Härterer Kurs für Urlaubsort Goa

Im indischen Urlaubsort Goa soll nach einem Regierungswechsel das Nachtleben schärfer kontrolliert werden.

Wie ein Polizeisprecher sagte, hat die neu gewählte Regierung des Bundesstaats entsprechende Anweisungen erlassen. Er bestätigte damit Aussagen des neuen Ministerpräsidenten Manohar Parrikar. Dessen Wasserminister Vinod Palyekar hatte Goa zuletzt öffentlich als Schmelztiegel für illegale Parties, Prostitution und Drogenkonsum bezeichnet.
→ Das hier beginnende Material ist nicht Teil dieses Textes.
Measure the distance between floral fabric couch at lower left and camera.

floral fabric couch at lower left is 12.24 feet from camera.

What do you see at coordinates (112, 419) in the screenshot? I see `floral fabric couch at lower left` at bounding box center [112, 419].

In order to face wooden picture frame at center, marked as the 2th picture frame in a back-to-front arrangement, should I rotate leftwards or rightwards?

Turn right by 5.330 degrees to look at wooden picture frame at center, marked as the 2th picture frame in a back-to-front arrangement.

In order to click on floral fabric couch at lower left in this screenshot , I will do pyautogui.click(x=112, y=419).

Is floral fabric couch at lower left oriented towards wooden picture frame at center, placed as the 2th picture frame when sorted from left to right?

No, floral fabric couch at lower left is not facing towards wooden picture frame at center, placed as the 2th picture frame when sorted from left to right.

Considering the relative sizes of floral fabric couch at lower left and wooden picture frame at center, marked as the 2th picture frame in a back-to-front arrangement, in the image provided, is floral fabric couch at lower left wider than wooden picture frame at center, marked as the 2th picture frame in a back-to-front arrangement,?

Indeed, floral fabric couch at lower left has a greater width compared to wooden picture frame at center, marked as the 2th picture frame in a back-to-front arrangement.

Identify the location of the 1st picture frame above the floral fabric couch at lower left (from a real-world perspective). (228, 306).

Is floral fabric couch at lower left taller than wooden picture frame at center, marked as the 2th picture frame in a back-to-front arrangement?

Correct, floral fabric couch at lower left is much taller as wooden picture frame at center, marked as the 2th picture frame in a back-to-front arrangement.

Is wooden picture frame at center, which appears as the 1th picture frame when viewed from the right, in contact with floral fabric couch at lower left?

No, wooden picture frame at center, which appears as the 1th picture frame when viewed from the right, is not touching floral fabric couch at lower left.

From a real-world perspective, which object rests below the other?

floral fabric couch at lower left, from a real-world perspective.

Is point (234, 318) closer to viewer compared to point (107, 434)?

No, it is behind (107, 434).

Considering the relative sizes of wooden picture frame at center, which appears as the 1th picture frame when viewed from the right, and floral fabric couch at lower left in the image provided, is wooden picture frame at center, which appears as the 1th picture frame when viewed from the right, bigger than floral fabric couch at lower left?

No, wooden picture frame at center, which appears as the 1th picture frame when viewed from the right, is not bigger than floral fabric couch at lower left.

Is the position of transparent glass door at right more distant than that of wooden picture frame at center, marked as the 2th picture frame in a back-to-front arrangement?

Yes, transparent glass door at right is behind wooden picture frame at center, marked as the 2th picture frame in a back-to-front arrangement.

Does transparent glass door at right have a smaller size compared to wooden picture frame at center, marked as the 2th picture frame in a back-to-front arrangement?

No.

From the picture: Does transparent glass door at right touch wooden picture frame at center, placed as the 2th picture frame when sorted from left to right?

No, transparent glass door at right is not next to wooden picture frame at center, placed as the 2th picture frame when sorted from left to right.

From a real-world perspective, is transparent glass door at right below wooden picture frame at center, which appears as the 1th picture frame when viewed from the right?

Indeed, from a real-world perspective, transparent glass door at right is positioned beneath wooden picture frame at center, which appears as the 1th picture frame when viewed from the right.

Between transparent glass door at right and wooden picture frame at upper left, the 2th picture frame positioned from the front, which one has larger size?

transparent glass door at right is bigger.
Parrikar hatte daraufhin angekündigt, deutlich schärfer gegen illegale Veranstaltungen nach 22 Uhr vorzugehen.

Davon betroffen sein dürften insbesondere Tanzveranstaltungen an den zahlreichen Stränden von Goa, die in den Wintermonaten Zehntausende Touristen anziehen. „Es gibt schon längst Rechtssprechung des Obersten Gerichts gegen Feiern unter freiem Himmel nach 22 Uhr“, sagte Polizeisprecher Kartik Kashyap. „Die Regierung setzt diese Regelung nur um und hat uns aufgefordert, ihre Einhaltung strikt zu überwachen.“

Parrikar ist Mitglied der hindu-nationalistischen Partei BJP, die auch die indische Regierung in Neu Delhi stellt. Seit März regiert eine Koalition unter Führung der BJP auch den Bundesstaat Goa, der jährlich mehr als vier Millionen Touristen anzieht. (dpa)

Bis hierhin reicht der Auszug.